Networking is also important for sustaining and advancing the mission of nonprofits. This was suggested by Jennifer Chandler, Vice-President of the National Council of Nonprofits, along with Kristen Kennedy, Senior Manager for Grantmakers for Effective Organizations. Their research was published in the Stanford Innovative Review in Feb. 2016 and entitled, Building Capacity Through Networks.
They suggested that “nonprofits that are part of a network can leverage resources and knowledge to build capacity more effectively than nonprofits that ‘go it alone.’” They also suggested that “the relationships within a network accelerate the growth of individual network members’ capacity and enhance the collective impact of a network, which can result in more sustainable and effective nonprofit organizations, and healthier and more vibrant communities.”
As to how positive changes get started and become sustainable, this is a remarkable story that’s unique to every community. For many years, we have been trying to discern what’s the “secret sauce” for making this happen. We do see some catalysts and innovative practices at work; but must admit, every community is different.

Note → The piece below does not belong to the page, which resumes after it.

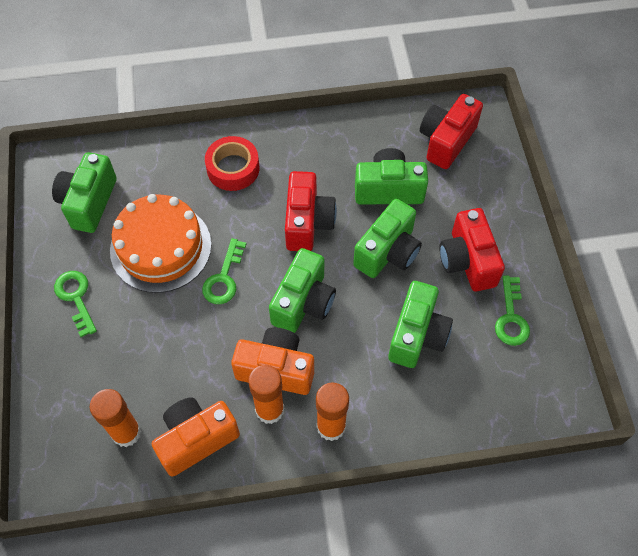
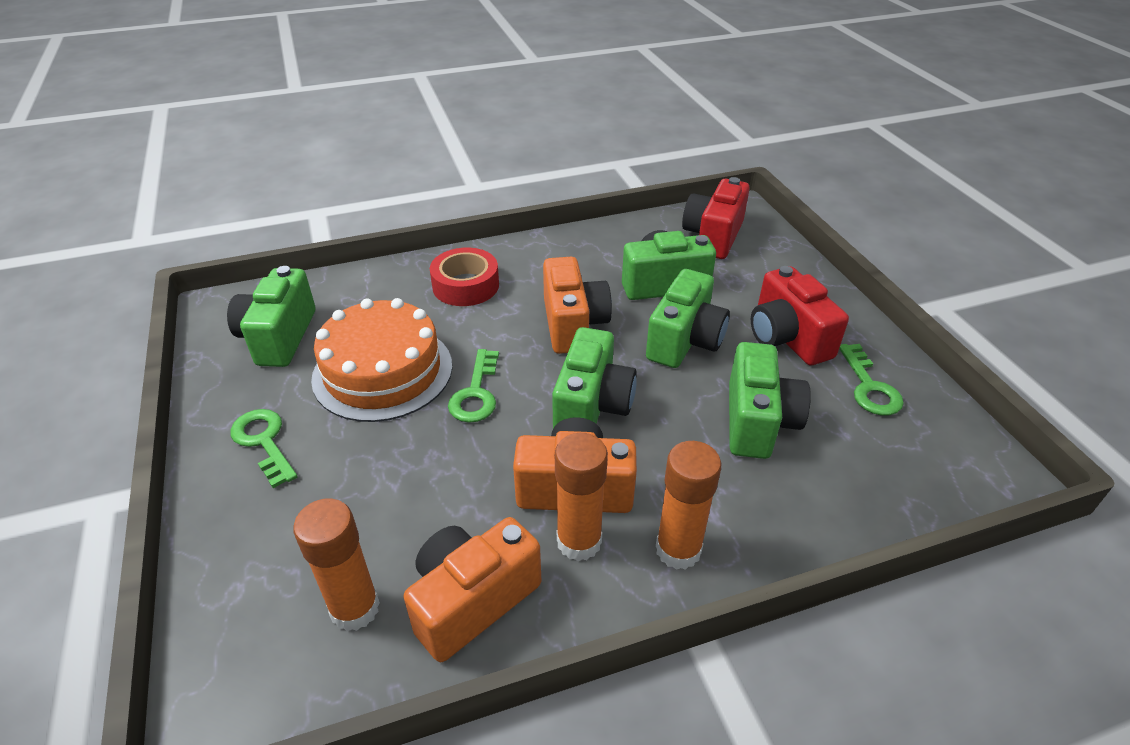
camera: 10 degrees left, 20 degrees down
(307, 222) = (573, 324): red camera -> orange camera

We do suggest that communities discover, develop, and deploy new capacities for systemic change. These emerging trends and best practices include:
We suggest that Distributed Transformative Networking is also a new capacity for systemic change that can work hand-in-hand with other capacity-building tools to help communities quickly adapt to constantly changing and complex societal needs. Working together, these new capacities can be part and parcel of collaborative solutions that really work and make great sense to all stakeholders.
We at Simon Solutions, along with the thousands of helping agencies that we serve, are very encouraged as to the possibilities of Distributed Transformative Networking.
We are very excited that what we co-create together is making a real and lasting difference in people’s lives and their communities.